• _Work required_:
Your answer is the line containing "- 51% of respondents" plus every line after it to the end of the data below, transcribed exactly and with nothing else.

(Data to use)

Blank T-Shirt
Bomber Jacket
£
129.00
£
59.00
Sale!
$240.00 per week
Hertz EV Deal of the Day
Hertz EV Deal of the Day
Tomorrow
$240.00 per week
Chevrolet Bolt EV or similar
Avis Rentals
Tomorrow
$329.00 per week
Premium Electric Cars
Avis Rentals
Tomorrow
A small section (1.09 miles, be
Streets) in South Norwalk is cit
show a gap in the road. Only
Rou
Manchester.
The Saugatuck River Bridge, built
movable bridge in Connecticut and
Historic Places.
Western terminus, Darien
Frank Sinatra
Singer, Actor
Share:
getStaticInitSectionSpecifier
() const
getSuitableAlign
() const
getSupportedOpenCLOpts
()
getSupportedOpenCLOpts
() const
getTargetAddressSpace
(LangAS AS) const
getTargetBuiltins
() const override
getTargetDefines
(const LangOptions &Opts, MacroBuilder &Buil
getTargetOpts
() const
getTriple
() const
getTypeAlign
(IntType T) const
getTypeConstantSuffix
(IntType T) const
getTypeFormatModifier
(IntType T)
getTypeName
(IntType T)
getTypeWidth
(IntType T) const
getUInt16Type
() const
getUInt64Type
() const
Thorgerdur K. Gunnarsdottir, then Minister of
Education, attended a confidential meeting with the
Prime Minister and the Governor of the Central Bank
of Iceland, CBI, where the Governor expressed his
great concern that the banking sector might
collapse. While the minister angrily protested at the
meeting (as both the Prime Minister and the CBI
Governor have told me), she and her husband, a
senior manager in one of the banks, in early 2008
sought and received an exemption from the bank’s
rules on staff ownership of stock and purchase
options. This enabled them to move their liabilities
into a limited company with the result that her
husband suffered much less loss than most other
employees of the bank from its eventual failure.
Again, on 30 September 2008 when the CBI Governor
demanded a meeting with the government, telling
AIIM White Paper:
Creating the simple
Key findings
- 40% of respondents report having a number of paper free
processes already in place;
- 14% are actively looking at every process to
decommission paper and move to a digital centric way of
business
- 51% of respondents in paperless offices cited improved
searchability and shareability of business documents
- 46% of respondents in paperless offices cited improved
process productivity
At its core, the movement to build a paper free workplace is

(End Data to use)

• _Solution below_:
- 51% of respondents in paperless offices cited improved
searchability and shareability of business documents
- 46% of respondents in paperless offices cited improved
process productivity
At its core, the movement to build a paper free workplace is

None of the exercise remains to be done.